**Exercise prompt:**
With pictures left out, set down every record word for word.

== Supplied material

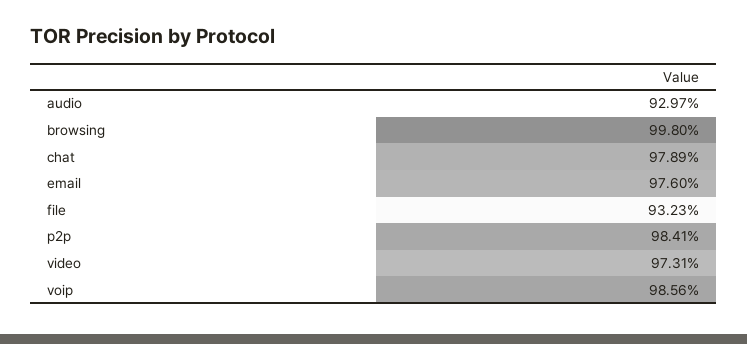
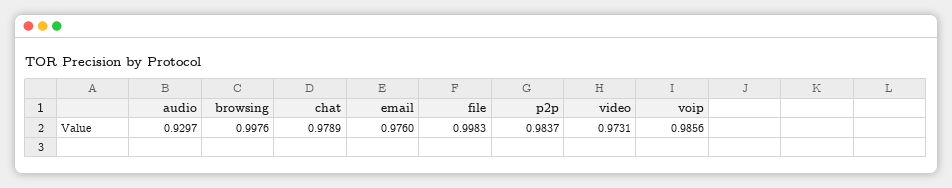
  {
    "audio": 0.9297,
-   "browsing": 0.998,
+   "browsing": 0.9976,
    "chat": 0.9789,
    "email": 0.976,
-   "file": 0.9323,
+   "file": 0.9983,
-   "p2p": 0.9841,
+   "p2p": 0.9837,
    "video": 0.9731,
    "voip": 0.9856
  }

====

**Task result:**
  {
    "audio": 0.9297,
-   "browsing": 0.998,
+   "browsing": 0.9976,
    "chat": 0.9789,
    "email": 0.976,
-   "file": 0.9323,
+   "file": 0.9983,
-   "p2p": 0.9841,
+   "p2p": 0.9837,
    "video": 0.9731,
    "voip": 0.9856
  }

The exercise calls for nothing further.